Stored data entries
..........

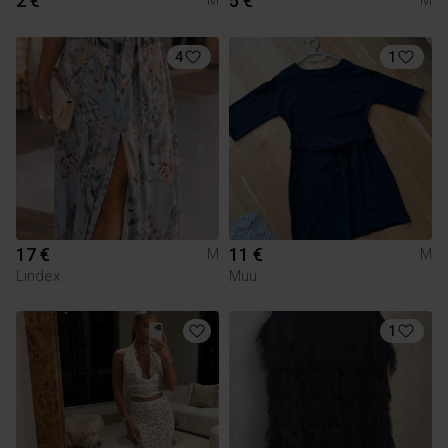
2 €
5 €
M
M
4
1
17 €
11 €
M
M
Lindex
Muu
1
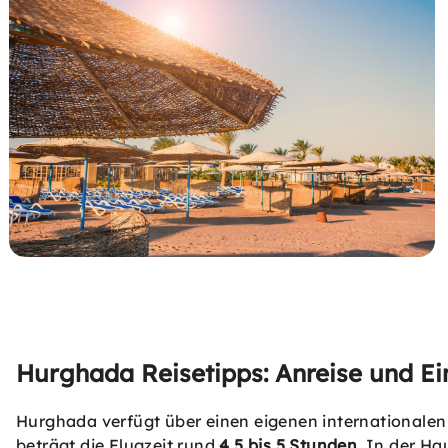
Hurghada Reisetipps: Anreise und Ei
Hurghada verfügt über einen eigenen internationalen 
beträgt die Flugzeit rund
4,5 bis 5 Stunden
. In der Ha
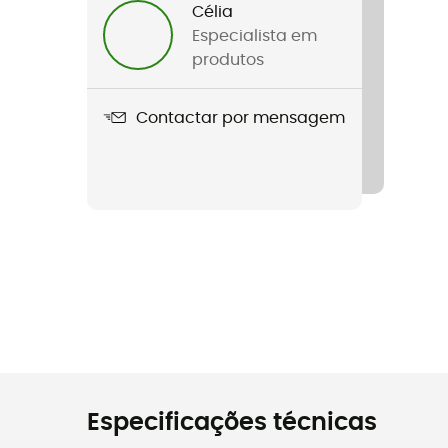
Célia
Especialista em
produtos
Contactar por mensagem
Especificações técnicas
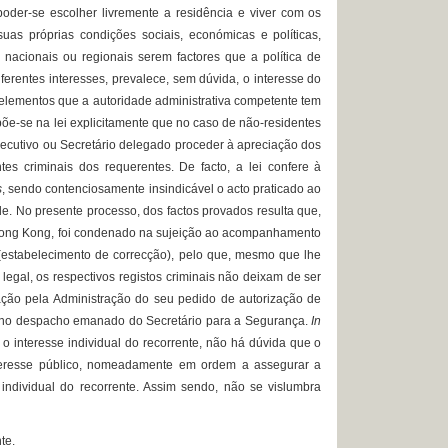
er-se escolher livremente a residência e viver com os
uas próprias condições sociais, económicas e políticas,
 nacionais ou regionais serem factores que a política de
iferentes interesses, prevalece, sem dúvida, o interesse do
s elementos que a autoridade administrativa competente tem
õe-se na lei explicitamente que no caso de não-residentes
Executivo ou Secretário delegado proceder à apreciação dos
es criminais dos requerentes. De facto, a lei confere à
s
, sendo contenciosamente insindicável o acto praticado ao
ade. No presente processo, dos factos provados resulta que,
em Hong Kong, foi condenado na sujeição ao acompanhamento
estabelecimento de correcção), pelo que, mesmo que lhe
a legal, os respectivos registos criminais não deixam de ser
ação pela Administração do seu pedido de autorização de
lei no despacho emanado do Secretário para a Segurança.
In
 o interesse individual do recorrente, não há dúvida que o
interesse público, nomeadamente em ordem a assegurar a
 individual do recorrente. Assim sendo, não se vislumbra
te.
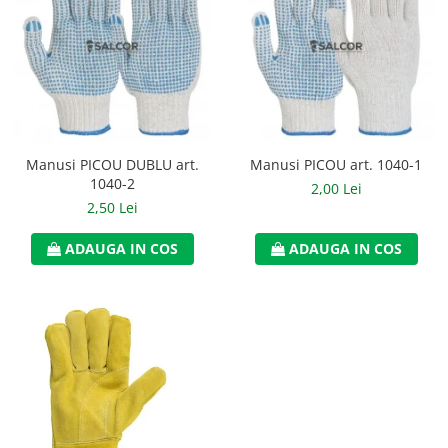
Manusi PICOU DUBLU art.
Manusi PICOU art. 1040-1
1040-2
2,00 Lei
2,50 Lei
ADAUGA IN COS
ADAUGA IN COS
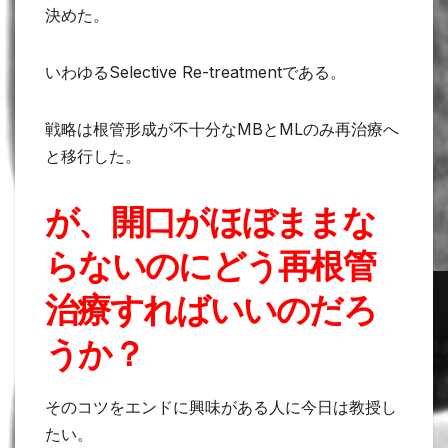
決めた。
いわゆるSelective Re-treatmentである。
戦略は根管形成が不十分なMBとMLのみ再治療へ
と移行した。
が、開口がほぼままな
らないのにどう再根管
治療すればいいのだろ
うか？
そのコツをエンドに興味がある人に今日は教授し
たい。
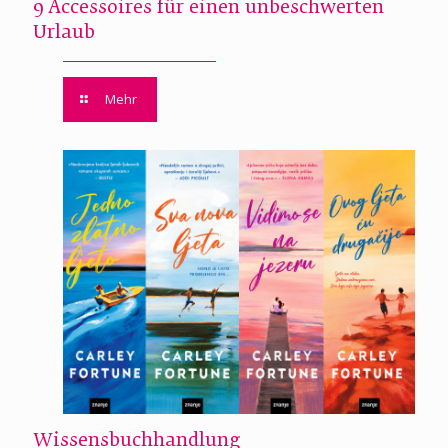
9 Accessoires für einen unbeschwerten
Urlaub
Mehr
Wissensbuchhandlung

..........

- **Your assignment**
How many lines in the rows above contain the string "criminais"? Capital and small letters count as different, so reply with only the number.

- **Answer box**
2